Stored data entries
++++++++++
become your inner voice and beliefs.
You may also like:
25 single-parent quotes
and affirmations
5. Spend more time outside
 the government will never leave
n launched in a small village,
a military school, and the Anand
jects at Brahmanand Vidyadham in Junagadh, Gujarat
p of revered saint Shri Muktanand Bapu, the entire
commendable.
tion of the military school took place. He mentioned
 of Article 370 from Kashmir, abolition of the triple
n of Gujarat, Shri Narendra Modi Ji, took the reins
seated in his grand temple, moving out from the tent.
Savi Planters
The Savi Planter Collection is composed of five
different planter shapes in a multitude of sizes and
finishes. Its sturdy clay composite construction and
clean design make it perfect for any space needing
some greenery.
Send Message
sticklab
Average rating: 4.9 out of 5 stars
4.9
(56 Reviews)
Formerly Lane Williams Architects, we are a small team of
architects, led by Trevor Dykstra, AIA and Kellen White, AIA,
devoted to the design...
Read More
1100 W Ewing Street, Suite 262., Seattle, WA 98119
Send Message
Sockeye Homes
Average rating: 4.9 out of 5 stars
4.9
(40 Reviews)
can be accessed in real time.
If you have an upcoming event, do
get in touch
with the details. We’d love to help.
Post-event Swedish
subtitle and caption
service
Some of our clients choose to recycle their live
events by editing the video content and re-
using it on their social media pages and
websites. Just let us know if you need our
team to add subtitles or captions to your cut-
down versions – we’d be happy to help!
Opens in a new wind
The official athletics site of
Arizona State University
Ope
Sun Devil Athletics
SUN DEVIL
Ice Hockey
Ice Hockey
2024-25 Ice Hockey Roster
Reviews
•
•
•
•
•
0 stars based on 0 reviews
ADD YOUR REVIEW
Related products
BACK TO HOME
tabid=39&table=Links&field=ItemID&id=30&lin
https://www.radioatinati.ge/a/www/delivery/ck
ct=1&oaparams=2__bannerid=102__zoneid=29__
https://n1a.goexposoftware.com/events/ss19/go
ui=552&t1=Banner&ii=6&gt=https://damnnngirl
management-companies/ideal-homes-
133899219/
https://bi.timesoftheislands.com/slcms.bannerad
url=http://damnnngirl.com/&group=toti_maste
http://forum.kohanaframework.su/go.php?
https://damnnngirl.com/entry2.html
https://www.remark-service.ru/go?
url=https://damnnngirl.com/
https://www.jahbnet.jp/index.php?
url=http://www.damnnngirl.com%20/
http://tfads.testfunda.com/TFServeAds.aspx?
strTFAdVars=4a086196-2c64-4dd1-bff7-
++++++++++
Your instructions ▸
Lines from the one containing "http://tfads.testfunda.com/TFServeAds.aspx?" through the end of the data above must be written out exactly, and no other lines are needed.

Your solution ▸
http://tfads.testfunda.com/TFServeAds.aspx?
strTFAdVars=4a086196-2c64-4dd1-bff7-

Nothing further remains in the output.